>>>
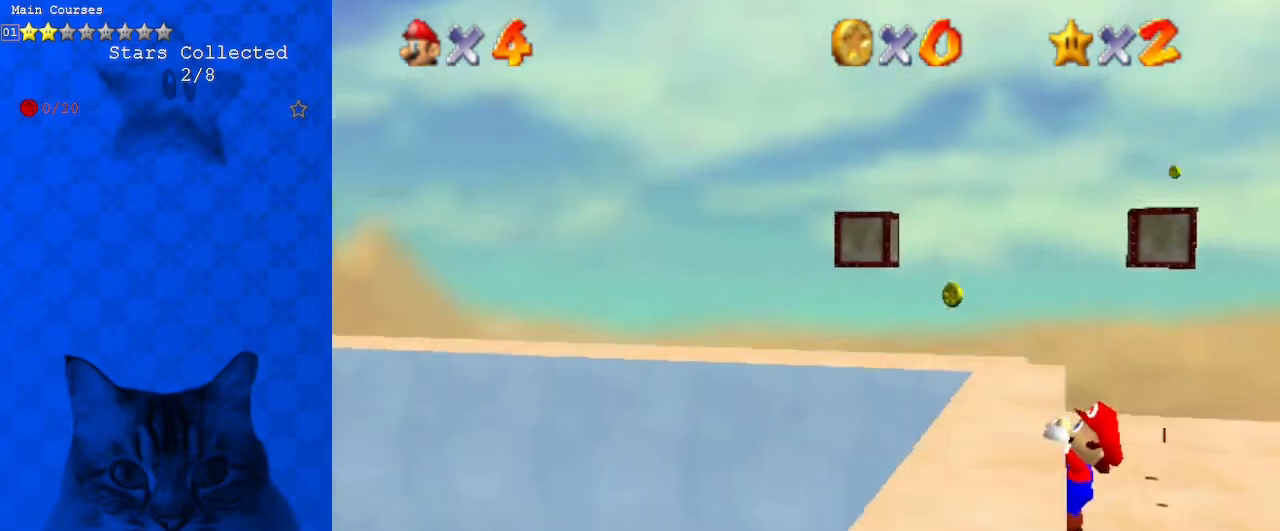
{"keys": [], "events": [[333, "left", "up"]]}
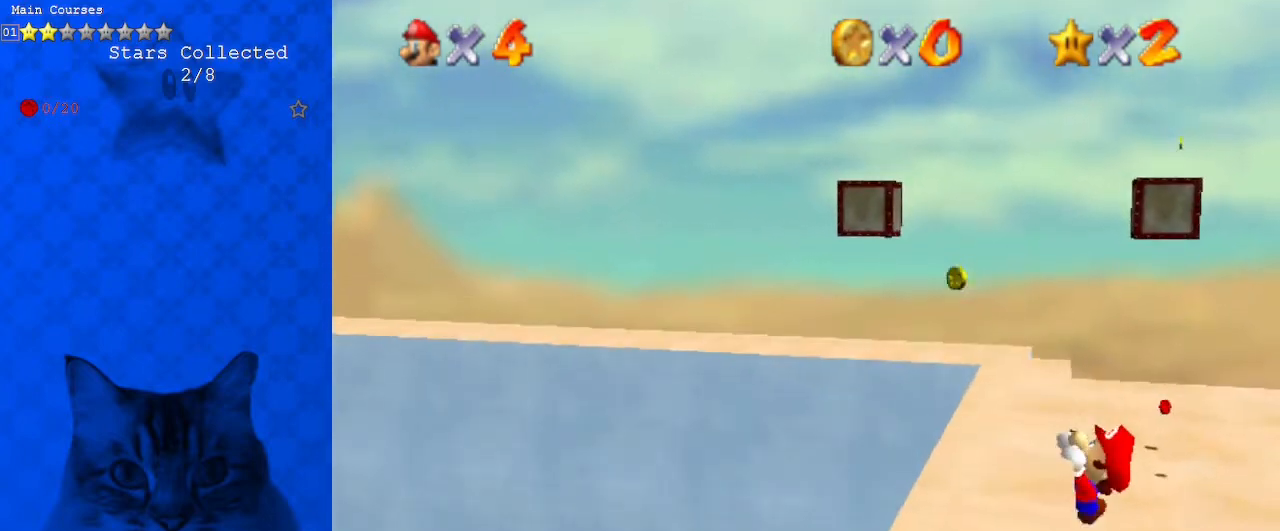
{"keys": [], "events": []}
<<<
>>>
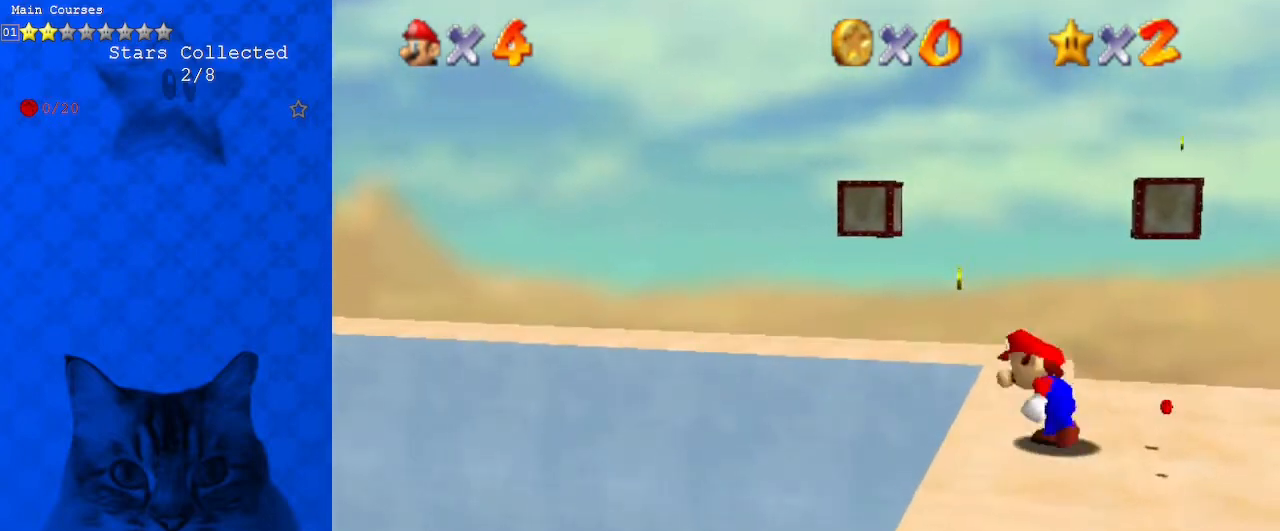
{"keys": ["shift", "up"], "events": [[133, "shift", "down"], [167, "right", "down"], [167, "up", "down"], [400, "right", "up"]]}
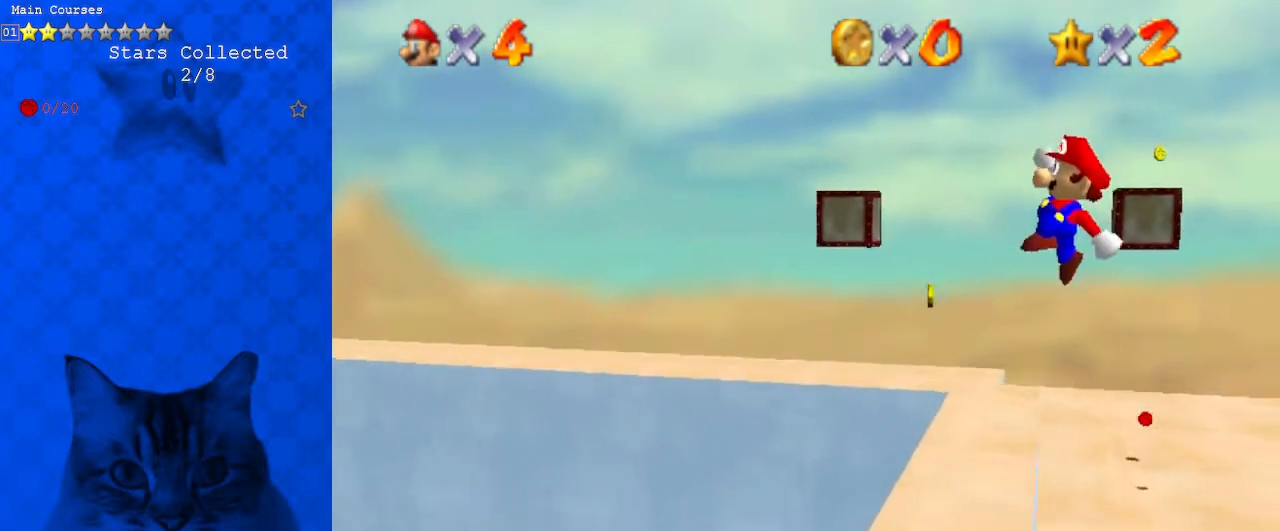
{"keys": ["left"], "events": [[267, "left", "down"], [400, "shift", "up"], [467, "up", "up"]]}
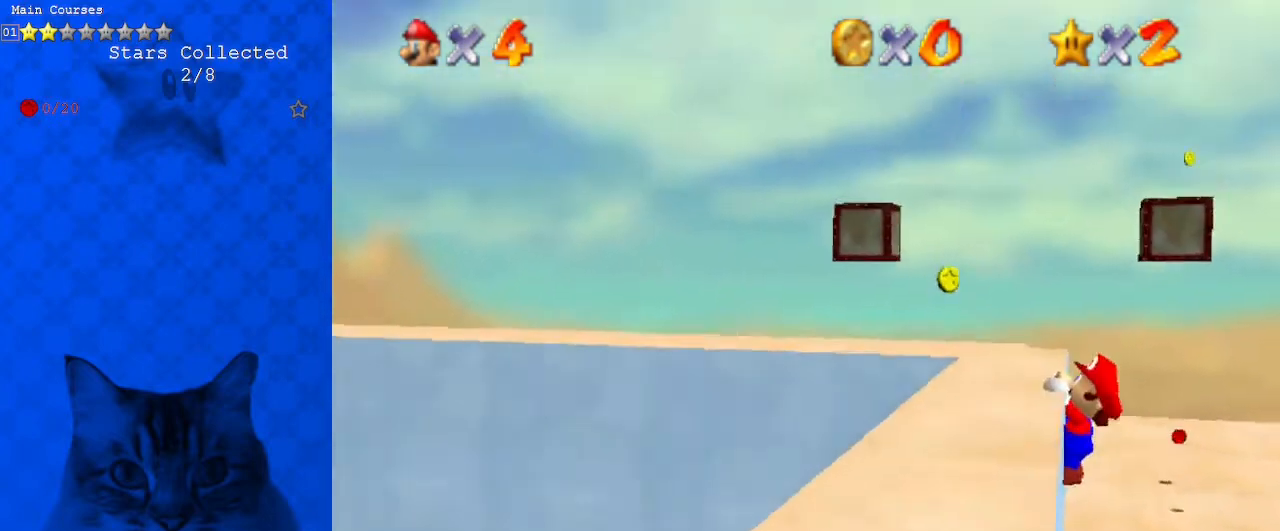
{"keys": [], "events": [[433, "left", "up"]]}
<<<
▸ **WHAT IS REQUIRED**:
Look for the word "left" in the data, then return every line that contains it.

▸ **RESPONSE AREA**:
{"keys": [], "events": [[333, "left", "up"]]}
{"keys": ["left"], "events": [[267, "left", "down"], [400, "shift", "up"], [467, "up", "up"]]}
{"keys": [], "events": [[433, "left", "up"]]}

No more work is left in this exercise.